◆ **Task prompt**
Starting with the first line of the entries and going on through the line that holds "family: Nymphalidae", repeat each line word for word, including both the first and last lines.

◆ **Dataset records**
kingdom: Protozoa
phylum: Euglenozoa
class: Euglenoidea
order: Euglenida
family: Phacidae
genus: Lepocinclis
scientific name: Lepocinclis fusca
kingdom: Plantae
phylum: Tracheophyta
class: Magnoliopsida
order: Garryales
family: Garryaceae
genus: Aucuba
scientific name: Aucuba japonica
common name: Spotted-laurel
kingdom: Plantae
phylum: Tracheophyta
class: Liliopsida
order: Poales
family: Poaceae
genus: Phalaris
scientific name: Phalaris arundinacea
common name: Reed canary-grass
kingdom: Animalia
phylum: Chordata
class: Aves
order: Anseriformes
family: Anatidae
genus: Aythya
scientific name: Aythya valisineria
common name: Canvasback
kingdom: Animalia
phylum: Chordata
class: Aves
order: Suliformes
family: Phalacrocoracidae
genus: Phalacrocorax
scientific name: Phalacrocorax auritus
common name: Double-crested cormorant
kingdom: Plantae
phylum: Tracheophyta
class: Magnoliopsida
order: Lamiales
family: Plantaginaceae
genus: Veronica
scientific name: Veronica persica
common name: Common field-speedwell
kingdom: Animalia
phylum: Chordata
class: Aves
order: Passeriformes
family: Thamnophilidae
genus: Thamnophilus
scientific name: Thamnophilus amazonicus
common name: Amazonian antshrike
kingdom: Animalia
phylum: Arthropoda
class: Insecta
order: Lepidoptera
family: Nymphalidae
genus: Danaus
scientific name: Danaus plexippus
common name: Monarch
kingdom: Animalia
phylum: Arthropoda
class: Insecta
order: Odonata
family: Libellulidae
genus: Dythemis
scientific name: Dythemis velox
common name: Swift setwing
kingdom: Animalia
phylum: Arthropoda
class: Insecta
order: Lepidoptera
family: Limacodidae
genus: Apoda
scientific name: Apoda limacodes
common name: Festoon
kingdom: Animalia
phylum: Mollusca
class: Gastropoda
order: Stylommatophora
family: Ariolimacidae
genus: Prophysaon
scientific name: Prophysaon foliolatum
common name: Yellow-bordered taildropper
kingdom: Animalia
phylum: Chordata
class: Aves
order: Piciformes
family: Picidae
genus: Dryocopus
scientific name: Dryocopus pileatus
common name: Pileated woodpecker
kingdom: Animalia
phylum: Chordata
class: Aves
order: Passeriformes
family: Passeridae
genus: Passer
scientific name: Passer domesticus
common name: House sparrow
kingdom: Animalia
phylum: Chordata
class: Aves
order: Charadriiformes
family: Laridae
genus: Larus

◆ **The completed task**
kingdom: Protozoa
phylum: Euglenozoa
class: Euglenoidea
order: Euglenida
family: Phacidae
genus: Lepocinclis
scientific name: Lepocinclis fusca
kingdom: Plantae
phylum: Tracheophyta
class: Magnoliopsida
order: Garryales
family: Garryaceae
genus: Aucuba
scientific name: Aucuba japonica
common name: Spotted-laurel
kingdom: Plantae
phylum: Tracheophyta
class: Liliopsida
order: Poales
family: Poaceae
genus: Phalaris
scientific name: Phalaris arundinacea
common name: Reed canary-grass
kingdom: Animalia
phylum: Chordata
class: Aves
order: Anseriformes
family: Anatidae
genus: Aythya
scientific name: Aythya valisineria
common name: Canvasback
kingdom: Animalia
phylum: Chordata
class: Aves
order: Suliformes
family: Phalacrocoracidae
genus: Phalacrocorax
scientific name: Phalacrocorax auritus
common name: Double-crested cormorant
kingdom: Plantae
phylum: Tracheophyta
class: Magnoliopsida
order: Lamiales
family: Plantaginaceae
genus: Veronica
scientific name: Veronica persica
common name: Common field-speedwell
kingdom: Animalia
phylum: Chordata
class: Aves
order: Passeriformes
family: Thamnophilidae
genus: Thamnophilus
scientific name: Thamnophilus amazonicus
common name: Amazonian antshrike
kingdom: Animalia
phylum: Arthropoda
class: Insecta
order: Lepidoptera
family: Nymphalidae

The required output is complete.